ニの関連[#小見出し終わり] さて以上のようなものが自然科学の諸部門であるが、自然科学はすでに云ったように社会科学に直接隣接している。終局に於て社会衛生の問題に帰着する医学技術上の諸問題は、云うまでもなく基礎医学に科学的根拠を有っているが、その基礎医学の可なりの部分が生物学(乃至広義の生理学)にぞくしている。そして特に生物進化理論は社会の生物学的基礎に直接連っているから、進化理論と社会理論との間には緊密な連関が横たわっている。例えば産児制限問題や優生学上の問題や、更には人種問題、人口問題までが、何等か生物学的解決に俟つと考えられ易い。社会法則さえが往々進化法則によって説明され得ると考えられ易い。併し云うまでもなく社会は自然の必然的な発展物ではあるが、社会の運動法則は決して自然法則そのままでもなければ、又それの単なる変容でもない。だから医師風の社会観や社会政策論や、社会ダーウィン主義などは、社会科学としては根本的な誤りから出発するもので、生物学の社会科学への無条件的な侵入は甚だ重大な結果を産む誤謬であるが、併しかかる誤謬が比較的安易に発生出来るということは、この二つの科学領域が如何に直接な連絡を有っているかを示している。
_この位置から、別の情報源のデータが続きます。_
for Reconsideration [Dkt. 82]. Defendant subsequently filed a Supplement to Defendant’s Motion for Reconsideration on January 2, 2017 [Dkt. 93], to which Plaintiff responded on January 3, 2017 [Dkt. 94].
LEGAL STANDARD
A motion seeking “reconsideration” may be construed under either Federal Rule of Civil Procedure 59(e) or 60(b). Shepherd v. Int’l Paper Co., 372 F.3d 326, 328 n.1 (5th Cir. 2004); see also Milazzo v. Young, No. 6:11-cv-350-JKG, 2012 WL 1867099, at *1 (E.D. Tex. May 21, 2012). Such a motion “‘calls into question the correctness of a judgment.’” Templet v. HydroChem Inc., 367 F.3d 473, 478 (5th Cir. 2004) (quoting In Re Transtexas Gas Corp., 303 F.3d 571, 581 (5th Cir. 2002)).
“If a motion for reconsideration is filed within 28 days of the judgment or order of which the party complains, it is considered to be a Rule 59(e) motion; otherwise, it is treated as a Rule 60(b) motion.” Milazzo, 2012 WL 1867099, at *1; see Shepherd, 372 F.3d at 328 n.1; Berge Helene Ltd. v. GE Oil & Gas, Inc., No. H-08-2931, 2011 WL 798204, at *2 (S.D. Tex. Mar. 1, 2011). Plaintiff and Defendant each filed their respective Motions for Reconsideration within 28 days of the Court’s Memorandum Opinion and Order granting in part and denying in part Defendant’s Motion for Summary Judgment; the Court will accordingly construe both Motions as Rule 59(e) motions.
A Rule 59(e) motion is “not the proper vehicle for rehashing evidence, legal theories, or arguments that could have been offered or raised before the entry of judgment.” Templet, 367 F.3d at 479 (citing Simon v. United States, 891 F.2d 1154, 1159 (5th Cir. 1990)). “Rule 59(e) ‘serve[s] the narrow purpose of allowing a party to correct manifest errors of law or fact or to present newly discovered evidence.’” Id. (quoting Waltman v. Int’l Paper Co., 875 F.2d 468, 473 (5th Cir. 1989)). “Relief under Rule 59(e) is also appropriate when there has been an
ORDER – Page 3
 だから例えば生物学と云っても、之を物理学(乃至化学)から切り離して問題に出来ないのは云うまでもないばかりでなく、之を社会科学と切り離してさえ充分な観点を失って了うということを注目しなければならない。だがこの自然科学と社会科学との連関は、決して生物学にだけ特有なものではない。一切の自然科学が社会科学と或る根本的な連関に立っているということを、特に今注目しなければならない。ここで技術学(乃至ルーズに云えば技術)と自然科学との関係が最も重大となる。
 数学―物理学―化学が狭義の技術学(Technologie)即ち工学(Engineering)と事実上密接に結合していることは何人も知っている。だがこの結合に就いての理解は、必ずしも同じではないし又根本的でもなければ正当でもないのが常である。普通技術学は自然科学の応用だと云われている。というのはまず自然科学が原理的に研究されて、それがその後発見された必要に応じて実際問題に応用された時、それが技術学というものだと考えられている。なる程一応そういう風に外見上は見えるのであるが、自然科学者自身がその研究の主観的な意識に於てどう意識していようと、自然科学の原理的な研究は、概括的に云えば凡て直接にか或いは間接にか、社会の技術的従って又技術学的必要と目的とによって、客観的に要求されたものであって、自然科学一般の発達の歴史は、実は社会に於ける生産技術の要求に従って、技術学的な目的に沿って、それから又技術学的な与件に立脚して、初めて展開して来たことを示している。ただその要求なり目的なり与件なりが、自然科学の研究や発見や創意にまで機械的に露骨には反映しないから、自然科学者自身さえが之を主観的には自覚し得ない場合の方が多い、というまでなのである。だから自然科学は技術学へ単に偶然に付けたしのように応用されるのではなくて、初めから応用されるべき約束の下に応用されるに他ならない。
 生物学と雖も之と少しも異るものではない。生物学の発達は主として農業技術学上の必要と目的との下に、農業技術学の発展段階を与件として、初めて行われる。ダーウィン主義乃至進化論も、それがダーウィンによって実証的な根拠に立った科学的理論となるためには、この農業技術学上の発達に依存しなければならなかった。
 自然科学は一般に産業技術学を離れて理解されることを許さない。云うまでもなく両者のこの関係は決して簡単でなく又単純ではないのだが、この関係への注目を一貫することによって初めて、自然科学の生命が、その本質と運動とが、実質的に理解出来る。自然科学の発達が、個々の天才人の天才的能力や、又は人間一般の理性や悟性やそう云った精神の発現に負う処は大きいに相違ないが、そういう精神力の発現自身が、なぜそういう内容となって又そういう時に、行われねばならなかったかが、技術学上の根拠に立つのである。そしてここにこそ自然科学の具体的内容があるのである。もしそうでなくて、単に精神的な表現だと云うならば、自然科学はなぜ自然科学となって芸術や何かにならなかったかが説明出来ないだろう。社会主義も日本主義も同じく頭脳の産物には相違なかろう。だが頭脳の所産だということは何等社会主義の説明にもならず日本主義の説明にもならぬ。社会主義が日本主義と異る所以《ゆえん》、即ち社会主義が一つの思想[#「思想」に傍点]である所以は、それが頭脳の所産であることにあるのではなくて、正に社会人の生活の物質的根拠に照応している処にあるのである。